A group of SIU students and alumni held a private screening Saturday afternoon at the Liberty Theater in Murphysboro to show the feature film “Unconditional.”
Braden Barton, who wrote and directed the film before graduating in May with a bachelor’s degree in cinema and photography, recently moved to Los Angeles, where he works as a freelance filmmaker. But Barton, who was also the film’s cinematographer, made the trip back to southern Illinois for the screening.
Barton said the feature was originally supposed to be a short film for his senior thesis. But what started as 40 pages of script eventually became 124 pages, he said.
The cast and crew met for the first time in December.
Davide Tomei, a junior in cinema and photography who helped co-produce the film, said their team only had 20 days to actually shoot the film.
In those 20 days, about 60 percent of the film was shot during the first week and a half, he said. Some students worked straight through spring break to bring to life a story that evolved from a single scene Barton dreamt up.
Barton said that one scene inspired the whole film.
It began with an emotional father who started an altercation with a stranger. After provoking the stranger, the father was beat up. But instead of apologizing, the man laughed.
Barton said the scene portrayed a mental breakdown.
“I thought, how would I get a person to that point?” he said of the emotionally distressed character.
The story expanded from there into a murder mystery of sorts about Adam and Evelyn Ward, who are celebrating 15 years of marriage when Evelyn turns up dead, leaving Adam and their 16-year-old daughter behind.

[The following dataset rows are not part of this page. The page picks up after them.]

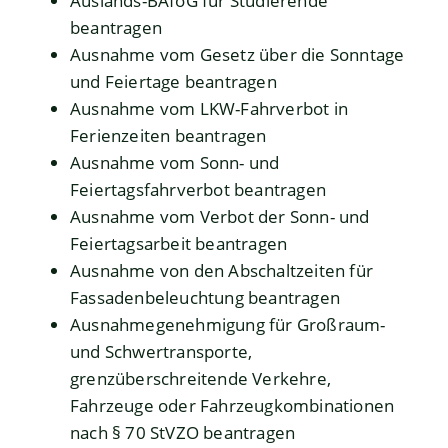
Auslands-BAföG für Studierende
beantragen
Ausnahme vom Gesetz über die Sonntage
und Feiertage beantragen
Ausnahme vom LKW-Fahrverbot in
Ferienzeiten beantragen
Ausnahme vom Sonn- und
Feiertagsfahrverbot beantragen
Ausnahme vom Verbot der Sonn- und
Feiertagsarbeit beantragen
Ausnahme von den Abschaltzeiten für
Fassadenbeleuchtung beantragen
Ausnahmegenehmigung für Großraum-
und Schwertransporte,
grenzüberschreitende Verkehre,
Fahrzeuge oder Fahrzeugkombinationen
nach § 70 StVZO beantragen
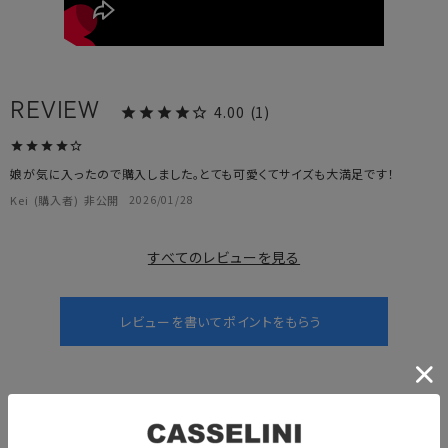
4.00
1
娘が気に入ったので購入しました。とても可愛くてサイズも大満足です！
Kei
購入者
非公開
2026/01/28
すべてのレビューを見る
アイテム詳細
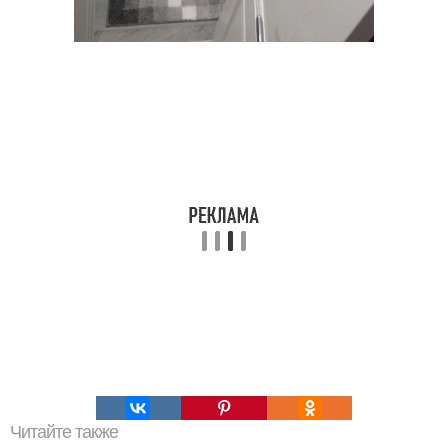
Читайте также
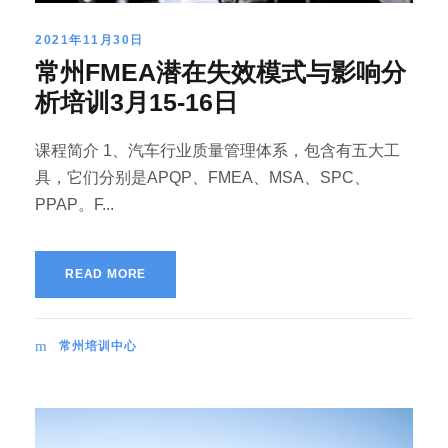
2021年11月30日
常州FMEA潜在失效模式与影响分
析培训3月15-16日
课程简介 1、汽车行业质量管理体系，包含有五大工
具，它们分别是APQP、FMEA、MSA、SPC、
PPAP。F...
READ MORE
常州培训中心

Police leads get nowhere, so Adam takes matters into his own hands to find answers about his wife’s death, revealing her dual-lifestyle of sex, drugs and underground clubs — causing him to question everything they knew about Evelyn.
After the credits rolled, a number of wet eyes filled the historic theater.

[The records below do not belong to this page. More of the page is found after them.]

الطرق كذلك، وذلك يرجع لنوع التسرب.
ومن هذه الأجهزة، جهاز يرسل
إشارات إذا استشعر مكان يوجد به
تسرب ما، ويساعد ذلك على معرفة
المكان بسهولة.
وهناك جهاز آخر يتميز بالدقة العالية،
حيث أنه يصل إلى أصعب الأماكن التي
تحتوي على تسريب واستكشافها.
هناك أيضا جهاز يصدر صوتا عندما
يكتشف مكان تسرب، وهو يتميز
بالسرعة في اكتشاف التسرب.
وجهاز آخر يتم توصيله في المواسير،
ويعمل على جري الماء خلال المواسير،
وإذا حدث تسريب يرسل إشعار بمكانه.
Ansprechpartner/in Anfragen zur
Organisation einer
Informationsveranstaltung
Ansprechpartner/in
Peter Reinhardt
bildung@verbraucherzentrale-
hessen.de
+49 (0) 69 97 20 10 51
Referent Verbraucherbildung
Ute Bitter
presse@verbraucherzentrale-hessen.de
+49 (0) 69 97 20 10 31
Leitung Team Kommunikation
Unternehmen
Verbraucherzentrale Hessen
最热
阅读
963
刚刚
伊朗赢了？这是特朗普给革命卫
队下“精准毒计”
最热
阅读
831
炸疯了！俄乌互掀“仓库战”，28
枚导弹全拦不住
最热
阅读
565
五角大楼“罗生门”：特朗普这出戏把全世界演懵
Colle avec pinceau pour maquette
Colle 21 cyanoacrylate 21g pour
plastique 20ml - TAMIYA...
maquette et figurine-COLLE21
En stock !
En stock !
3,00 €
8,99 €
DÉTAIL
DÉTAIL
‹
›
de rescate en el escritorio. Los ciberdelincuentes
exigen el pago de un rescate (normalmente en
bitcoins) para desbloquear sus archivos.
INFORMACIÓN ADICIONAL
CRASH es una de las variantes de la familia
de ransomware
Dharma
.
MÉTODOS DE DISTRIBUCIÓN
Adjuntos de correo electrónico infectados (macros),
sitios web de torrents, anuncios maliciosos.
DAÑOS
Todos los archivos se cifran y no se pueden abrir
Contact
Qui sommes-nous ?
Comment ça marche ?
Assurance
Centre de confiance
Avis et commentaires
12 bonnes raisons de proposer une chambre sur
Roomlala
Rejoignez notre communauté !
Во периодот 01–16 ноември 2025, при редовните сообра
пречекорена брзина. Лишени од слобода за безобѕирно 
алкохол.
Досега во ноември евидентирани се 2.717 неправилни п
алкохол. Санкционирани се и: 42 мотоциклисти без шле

During a question and answer session after the screening, the crew had plenty to say about the production experience.
One actor, Jeff Armstrong, expressed his love for the crew, calling them a family.
“Hands down, ladies and gentlemen, this is the best director I have worked with in my life,” Armstrong said of Barton.
The crew raised about $5,500 for the film, but individuals and local businesses donated props and sets.
Many crew members also said SIU was a big help.
More than 80 percent of the equipment and props used came from the university, with a lot of help from the theater department, Tomei said.
Several members of the crew participated in a Registered Student Organization called Movie Camera Movement.
Barton said he learned everything he knows from the RSO, which gave him the hands on experience needed to succeed in filmmaking.
The film was co-produced Molly Esling and edited by Tyler Eversmann with Caiti Shannon as production designer and Peter Wilkerson as creative director. Matlyn Rybak was the lead actress in the film.
H.D. Motyl, an SIU professor in radio, television and digital media, was the film’s faculty adviser.
“Unconditional” is still being edited as the crew is working with a composer and producer to come up with original music for the film before sending it to different film festivals, starting with the Sundance Film Festival based out of Utah.
“I am a better artist for working on this film,” Tomei said.